The entries that follow include a run beginning at the line with "pierwszej kolejności." and ending at the line with "Nie bez znaczenia jest też rosnąca świadomość"; restate that run word for word and leave the rest out.
[Opening Data for this task section]
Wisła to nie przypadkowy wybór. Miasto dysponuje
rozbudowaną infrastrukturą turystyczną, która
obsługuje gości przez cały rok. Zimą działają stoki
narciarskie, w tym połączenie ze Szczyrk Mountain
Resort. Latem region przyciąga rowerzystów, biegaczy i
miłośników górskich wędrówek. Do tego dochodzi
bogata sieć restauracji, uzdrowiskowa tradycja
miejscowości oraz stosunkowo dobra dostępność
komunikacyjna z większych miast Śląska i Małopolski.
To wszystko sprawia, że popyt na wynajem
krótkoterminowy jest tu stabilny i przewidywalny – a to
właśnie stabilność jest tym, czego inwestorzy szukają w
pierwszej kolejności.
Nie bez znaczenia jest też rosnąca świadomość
[Closing Data for this task section]
[Opening Data for this task section]
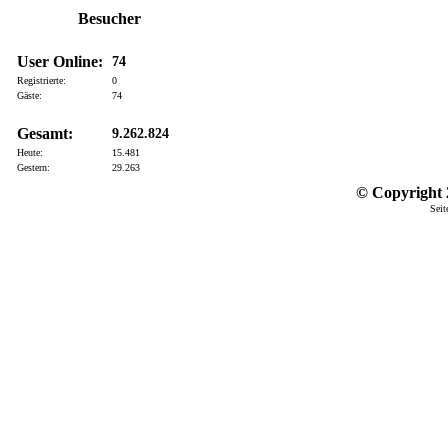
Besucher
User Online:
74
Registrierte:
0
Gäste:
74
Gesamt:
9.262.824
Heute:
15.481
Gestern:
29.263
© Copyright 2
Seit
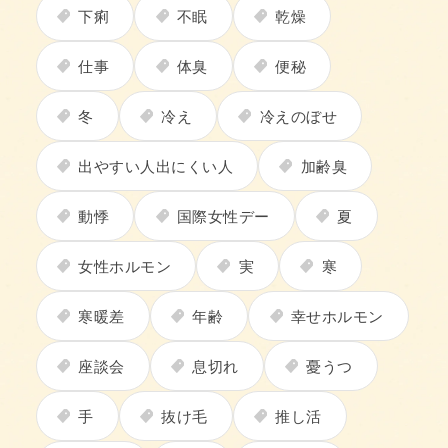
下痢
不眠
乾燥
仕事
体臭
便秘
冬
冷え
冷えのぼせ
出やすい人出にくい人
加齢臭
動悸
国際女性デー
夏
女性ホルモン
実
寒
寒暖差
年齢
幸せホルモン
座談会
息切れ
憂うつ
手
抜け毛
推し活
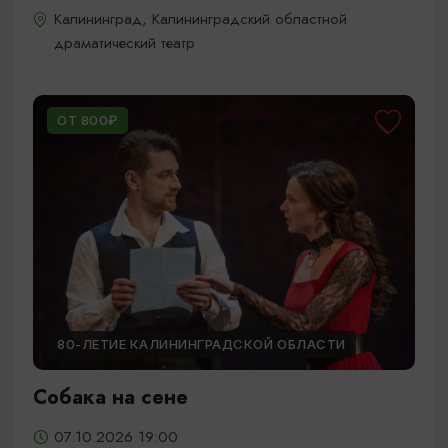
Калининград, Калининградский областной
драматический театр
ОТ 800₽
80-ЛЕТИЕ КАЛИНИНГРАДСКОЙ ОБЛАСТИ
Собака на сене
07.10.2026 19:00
[Closing Data for this task section]
[Opening Data for this task section]
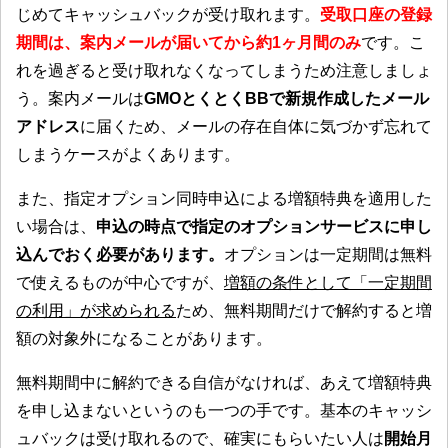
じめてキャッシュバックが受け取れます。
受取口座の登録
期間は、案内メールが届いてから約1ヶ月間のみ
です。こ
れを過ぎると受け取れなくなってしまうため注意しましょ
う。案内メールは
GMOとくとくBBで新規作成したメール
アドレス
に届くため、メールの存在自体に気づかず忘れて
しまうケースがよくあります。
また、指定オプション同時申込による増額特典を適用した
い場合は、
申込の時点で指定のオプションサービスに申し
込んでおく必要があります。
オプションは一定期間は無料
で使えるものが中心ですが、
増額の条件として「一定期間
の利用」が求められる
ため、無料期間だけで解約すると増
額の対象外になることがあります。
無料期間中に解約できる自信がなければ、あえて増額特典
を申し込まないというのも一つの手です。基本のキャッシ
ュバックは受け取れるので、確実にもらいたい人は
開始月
[Closing Data for this task section]
> [Response]
pierwszej kolejności.
Nie bez znaczenia jest też rosnąca świadomość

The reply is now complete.